Unter dem sternenübersäten Nachthimmel von Arizona wirft ein Projektor das riesige Bild eines männlichen Jaguars auf einen Abschnitt des Grenzzauns zwischen den USA und Mexiko. Mittlerweile ist die letzte Bastion der Tiere das Amazonasgebiet, früher aber war der Jaguar bis in den Südwesten der USA hinein verbreitet. Mit seinem Bild will der Fotograf darauf aufmerksam machen, dass sich Präsident Trumps Pläne, zwischen den USA und Mexiko eine unüberwindbare Mauer zu errichten, auch auf viele Tiere auswirken und das Schicksal des Jaguars in den USA besiegeln würden.
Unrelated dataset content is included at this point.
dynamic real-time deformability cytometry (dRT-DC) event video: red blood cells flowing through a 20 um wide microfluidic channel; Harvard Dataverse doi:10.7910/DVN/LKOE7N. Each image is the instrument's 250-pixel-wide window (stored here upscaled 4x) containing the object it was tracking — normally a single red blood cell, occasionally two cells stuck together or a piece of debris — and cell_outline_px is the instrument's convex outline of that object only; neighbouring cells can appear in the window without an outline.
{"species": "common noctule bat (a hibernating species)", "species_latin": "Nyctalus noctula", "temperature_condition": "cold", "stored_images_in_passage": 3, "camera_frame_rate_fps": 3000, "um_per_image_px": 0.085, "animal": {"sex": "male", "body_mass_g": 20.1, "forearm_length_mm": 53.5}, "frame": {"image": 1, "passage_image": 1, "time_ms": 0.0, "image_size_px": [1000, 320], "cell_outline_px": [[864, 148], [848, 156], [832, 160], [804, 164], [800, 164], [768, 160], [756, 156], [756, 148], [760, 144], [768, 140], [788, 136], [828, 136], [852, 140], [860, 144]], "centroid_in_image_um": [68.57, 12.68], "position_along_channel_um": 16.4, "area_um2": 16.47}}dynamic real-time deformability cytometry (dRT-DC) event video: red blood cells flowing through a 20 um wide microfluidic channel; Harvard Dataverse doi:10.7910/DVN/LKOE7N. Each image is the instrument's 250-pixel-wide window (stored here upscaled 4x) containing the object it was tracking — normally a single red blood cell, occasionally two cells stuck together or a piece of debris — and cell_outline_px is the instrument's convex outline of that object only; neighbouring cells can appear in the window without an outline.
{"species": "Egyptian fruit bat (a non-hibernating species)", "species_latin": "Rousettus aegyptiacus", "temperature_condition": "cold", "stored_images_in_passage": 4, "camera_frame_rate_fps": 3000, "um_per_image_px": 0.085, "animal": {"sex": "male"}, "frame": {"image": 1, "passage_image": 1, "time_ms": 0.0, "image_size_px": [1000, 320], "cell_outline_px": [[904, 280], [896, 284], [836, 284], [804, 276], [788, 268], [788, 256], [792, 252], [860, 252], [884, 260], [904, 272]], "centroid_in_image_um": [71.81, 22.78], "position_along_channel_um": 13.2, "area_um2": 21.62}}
© Wildlife Photographer of the Year/Alejandro Prieto

Ein vorwitziges junges Himalaya-Murmeltier traute sich Im Grasland der Qinghai-Tibet-Hochebene aus dem Bau, erblickte die lauernde Tibetfüchsin und stieß schrille Alarmschreie aus, um seine Artgenossen zu warnen. Die brachten sich in Sicherheit. Eine Stunde später jedoch hatte die geduldige Jägerin Erfolg.

© Wildlife Photographer of the Year/Yongqing Bao

 

Im Yellowstone-Nationalpark trotzt ein einsamer Amerikanischer Bison dem lautlosen winterlichen Schneesturm. Bisons schwingen mithilfe ihrer kräftigen Nackenmuskulatur, die als charakteristischer Buckel sichtbar ist, ihren gewaltigen Kopf hin und her und schieben so den Schnee beiseite, um an die Nahrung darunter heranzukommen.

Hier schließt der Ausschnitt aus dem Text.